EXERCISE DESCRIPTION: Rewrite the records from the start through the line that contains "7.x using Composer", replacing every "data analysis" with "machine learning" and changing nothing else. Leave the pictures out of your answer.

··· SOURCE MATERIAL

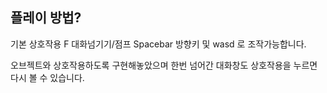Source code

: **플레이 방법?**
---
기본 상호작용 F
대화넘기기/점프 Spacebar
방향키 및 wasd 로 조작가능합니다.

오브젝트와 상호작용하도록 구현해놓았으며 한번 넘어간 대화창도 상호작용을 누르면 다시 볼 수 있습니다.
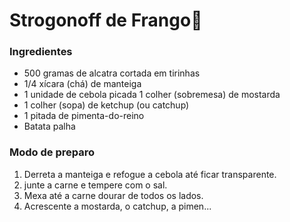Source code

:# Strogonoff de Frango:chicken:



### Ingredientes



- 500 gramas de alcatra cortada em tirinhas
- 1/4 xícara (chá) de manteiga
- 1 unidade de cebola picada
  1 colher (sobremesa) de mostarda
- 1 colher (sopa) de ketchup (ou catchup)
- 1 pitada de pimenta-do-reino
- Batata palha



### Modo de preparo

1. Derreta a manteiga e refogue a cebola até ficar transparente.
2. junte a carne e tempere com o sal.
3. Mexa até a carne dourar de todos os lados.
4. Acrescente a mostarda, o catchup, a pimen... 

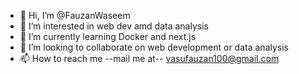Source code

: - 👋 Hi, I’m @FauzanWaseem
- 👀 I’m interested in web dev amd data analysis
- 🌱 I’m currently learning Docker and next.js
- 💞️ I’m looking to collaborate on web development or data analysis
- 📫 How to reach me --mail me at-- vasufauzan100@gmail.com

<!---
FauzanWaseem786/FauzanWaseem786 is a ✨ special ✨ repository because its `README.md` (this file) appears on your GitHub profile.
You can click the Preview link to take a look at your changes.
--->

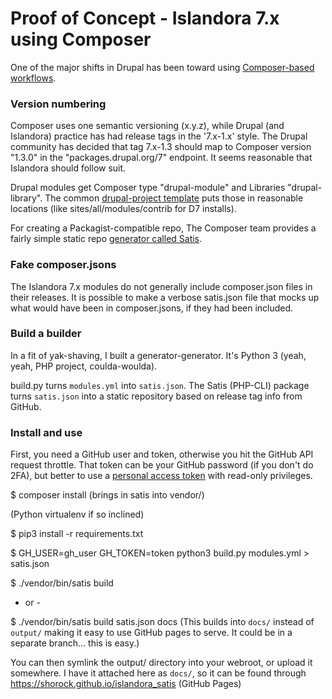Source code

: # Proof of Concept - Islandora 7.x using Composer

One of the major shifts in Drupal has been toward using 
[Composer-based workflows](https://www.drupal.org/docs/develop/using-composer/using-composer-to-manage-drupal-site-dependencies). 
 
 
### Version numbering

Composer uses one semantic versioning (x.y.z), while Drupal (and Islandora) practice has had release tags 
in the '7.x-1.x' style. The Drupal community has decided that tag 7.x-1.3 should map to Composer version
"1.3.0" in the "packages.drupal.org/7" endpoint.  It seems reasonable that Islandora should follow suit.

Drupal modules get Composer type "drupal-module" and Libraries "drupal-library".
The common [drupal-project template](https://github.com/drupal-composer/drupal-project)
puts those in reasonable locations (like sites/all/modules/contrib for D7 installs).

For creating a Packagist-compatible repo, The Composer team provides a fairly 
simple static repo [generator called Satis](https://github.com/composer/satis).

### Fake composer.jsons

The Islandora 7.x modules do not generally include composer.json files in their releases.  It is possible to make a verbose
 satis.json file that mocks up what would have been in composer.jsons, if they had been included.
 
### Build a builder

In a fit of yak-shaving, I built a generator-generator.  It's Python 3 (yeah, yeah, PHP project, coulda-woulda).

build.py turns `modules.yml` into `satis.json`. The Satis (PHP-CLI) package turns `satis.json` into a static repository based
on release tag info from GitHub.

### Install and use

First, you need a GitHub user and token, otherwise you hit the GitHub API request throttle. That token can be your 
GitHub password (if you don't do 2FA), but better to use a [personal access token](https://help.github.com/articles/creating-an-access-token-for-command-line-use/)
with read-only privileges.

$ composer install (brings in satis into vendor/)

(Python virtualenv if so inclined)

$ pip3 install -r requirements.txt

$ GH_USER=gh_user GH_TOKEN=token python3 build.py modules.yml > satis.json

$ ./vendor/bin/satis build

- or -

$ ./vendor/bin/satis build satis.json docs  (This builds into `docs/` instead of `output/` making it easy to use GitHub pages to serve.  It could be in a separate branch... this is easy.)

You can then symlink the output/ directory into your webroot, or upload it somewhere. I have it attached here as `docs/`, so it can be found through https://shorock.github.io/islandora_satis (GitHub Pages) 
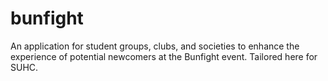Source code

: # bunfight
An application for student groups, clubs, and societies to enhance the experience of potential newcomers at the Bunfight event. Tailored here for SUHC.
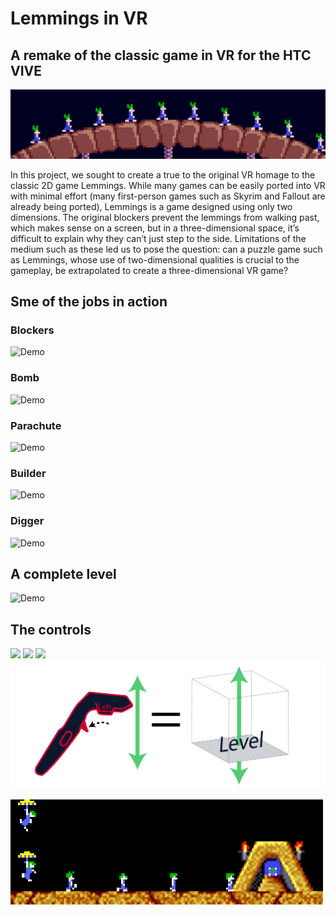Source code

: # Lemmings in VR
## A remake of the classic game in VR for the HTC VIVE
![Demo](Videos-and-gifs/Lemming-Gifs/walking.gif)

In this project, we sought to create a true to the original VR homage to the classic 2D game Lemmings. While many games can be easily ported into VR with minimal effort (many first-person games such as Skyrim and Fallout are already being ported), Lemmings is a game designed using only two dimensions. The original blockers prevent the lemmings from walking past, which makes sense on a screen, but in a three-dimensional space, it’s difficult to explain why they can’t just step to the side. Limitations of the medium such as these led us to pose the question: can a puzzle game such as Lemmings, whose use of two-dimensional qualities is crucial to the gameplay, be extrapolated to create a three-dimensional VR game?

## Sme of the jobs in action
### Blockers
![Demo](Videos-and-gifs/blocker.gif)

### Bomb
![Demo](Videos-and-gifs/Bomb.gif)

### Parachute
![Demo](Videos-and-gifs/parachute.gif)

### Builder
![Demo](Videos-and-gifs/builder.gif)

### Digger
![Demo](Videos-and-gifs/digger.gif)

## A complete level

![Demo](Videos-and-gifs/cool_parachute_level.gif)

## The controls

![](Art/Artboard7.png)
![](Art/Artboard5.png)
![](Art/Artboard4.png)
![](https://github.com/vidhartbhatia/lemmingsVR/blob/master/Art/Artboard3.jpg)


![Demo](Videos-and-gifs/Lemming-Gifs/lemmings_anim.gif)






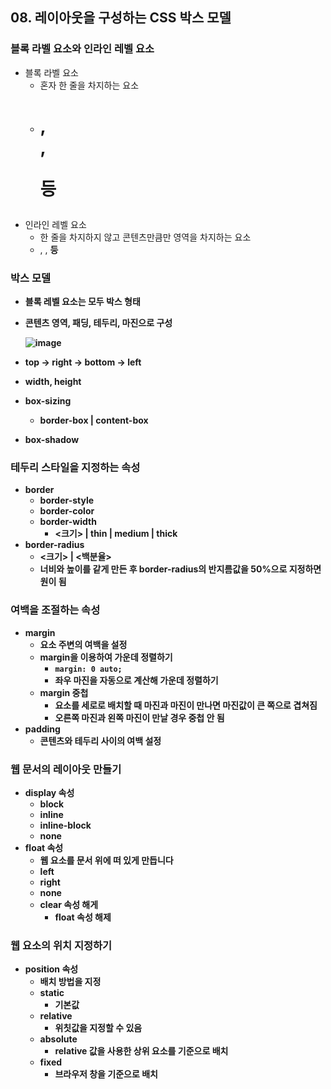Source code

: ## 08. 레이아웃을 구성하는 CSS 박스 모델

### 블록 라벨 요소와 인라인 레벨 요소

- 블록 라벨 요소
    - 혼자 한 줄을 차지하는 요소
    - <h1>, <div>, <p> 등
- 인라인 레벨 요소
    - 한 줄을 차지하지 않고 콘텐츠만큼만 영역을 차지하는 요소
    - <span>, <img>, <strong> 등

### 박스 모델

- 블록 레벨 요소는 모두 박스 형태
- 콘텐츠 영역, 패딩, 테두리, 마진으로 구성
    
    ![image](https://github.com/sangeun99/hyundai-it-e-java-fullstack/assets/63828057/3dd4b828-8d7b-4efe-9b5e-efef5014ec1a)

    
- top → right → bottom → left
- width, height
- box-sizing
    - **border-box** | content-box
- box-shadow

### 테두리 스타일을 지정하는 속성

- border
    - border-style
    - border-color
    - border-width
        - <크기> | thin | medium | thick
- border-radius
    - <크기> | <백분율>
    - 너비와 높이를 같게 만든 후 border-radius의 반지름값을 50%으로 지정하면 원이 됨

### 여백을 조절하는 속성

- margin
    - 요소 주변의 여백을 설정
    - margin을 이용하여 가운데 정렬하기
        - `margin: 0 auto;`
        - 좌우 마진을 자동으로 계산해 가운데 정렬하기
    - margin 중첩
        - 요소를 세로로 배치할 때 마진과 마진이 만나면 마진값이 큰 쪽으로 겹쳐짐
        - 오른쪽 마진과 왼쪽 마진이 만날 경우 중첩 안 됨
- padding
    - 콘텐츠와 테두리 사이의 여백 설정

### 웹 문서의 레이아웃 만들기

- display 속성
    - block
    - inline
    - inline-block
    - none
- float 속성
    - 웹 요소를 문서 위에 떠 있게 만듭니다
    - left
    - right
    - none
    - clear 속성 해게
        - float 속성 해제

### 웹 요소의 위치 지정하기

- position 속성
    - 배치 방법을 지정
    - static
        - 기본값
    - relative
        - 위칫값을 지정할 수 있음
    - absolute
        - relative 값을 사용한 상위 요소를 기준으로 배치
    - fixed
        - 브라우저 창을 기준으로 배치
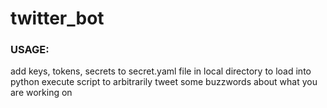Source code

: # twitter_bot

### USAGE:

add keys, tokens, secrets to secret.yaml file in local directory to load into python
execute script to arbitrarily tweet some buzzwords about what you are working on
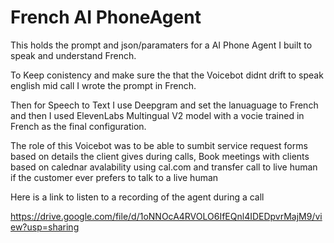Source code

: # French AI PhoneAgent

This holds the prompt and json/paramaters for a AI Phone Agent I built to speak and understand French.  

To Keep conistency and make sure the that the Voicebot didnt drift to speak english mid call I wrote the prompt in French.

Then for Speech to Text I use Deepgram and set the lanuaguage to French and then I used ElevenLabs Multingual V2 model with a vocie trained in French as the final configuration. 

The role of this Voicebot was to be able to sumbit service request forms based on details the client gives during calls, Book meetings with clients based on calednar avalability using cal.com and transfer call to live human if the customer ever prefers to talk to a live human

Here is a link to listen to a recording of the agent during a call 


https://drive.google.com/file/d/1oNNOcA4RVOLO6IfEQnl4IDEDpvrMajM9/view?usp=sharing


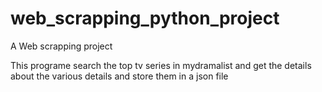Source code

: # web_scrapping_python_project
A Web scrapping project

This programe search the top tv series in mydramalist and get the details about the various details and store them in a json file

······

TASK RESULT:
Source code

: **플레이 방법?**
---
기본 상호작용 F
대화넘기기/점프 Spacebar
방향키 및 wasd 로 조작가능합니다.

오브젝트와 상호작용하도록 구현해놓았으며 한번 넘어간 대화창도 상호작용을 누르면 다시 볼 수 있습니다.
Source code

:# Strogonoff de Frango:chicken:



### Ingredientes



- 500 gramas de alcatra cortada em tirinhas
- 1/4 xícara (chá) de manteiga
- 1 unidade de cebola picada
  1 colher (sobremesa) de mostarda
- 1 colher (sopa) de ketchup (ou catchup)
- 1 pitada de pimenta-do-reino
- Batata palha



### Modo de preparo

1. Derreta a manteiga e refogue a cebola até ficar transparente.
2. junte a carne e tempere com o sal.
3. Mexa até a carne dourar de todos os lados.
4. Acrescente a mostarda, o catchup, a pimen... 

Source code

: - 👋 Hi, I’m @FauzanWaseem
- 👀 I’m interested in web dev amd machine learning
- 🌱 I’m currently learning Docker and next.js
- 💞️ I’m looking to collaborate on web development or machine learning
- 📫 How to reach me --mail me at-- vasufauzan100@gmail.com

<!---
FauzanWaseem786/FauzanWaseem786 is a ✨ special ✨ repository because its `README.md` (this file) appears on your GitHub profile.
You can click the Preview link to take a look at your changes.
--->

Source code

: # Proof of Concept - Islandora 7.x using Composer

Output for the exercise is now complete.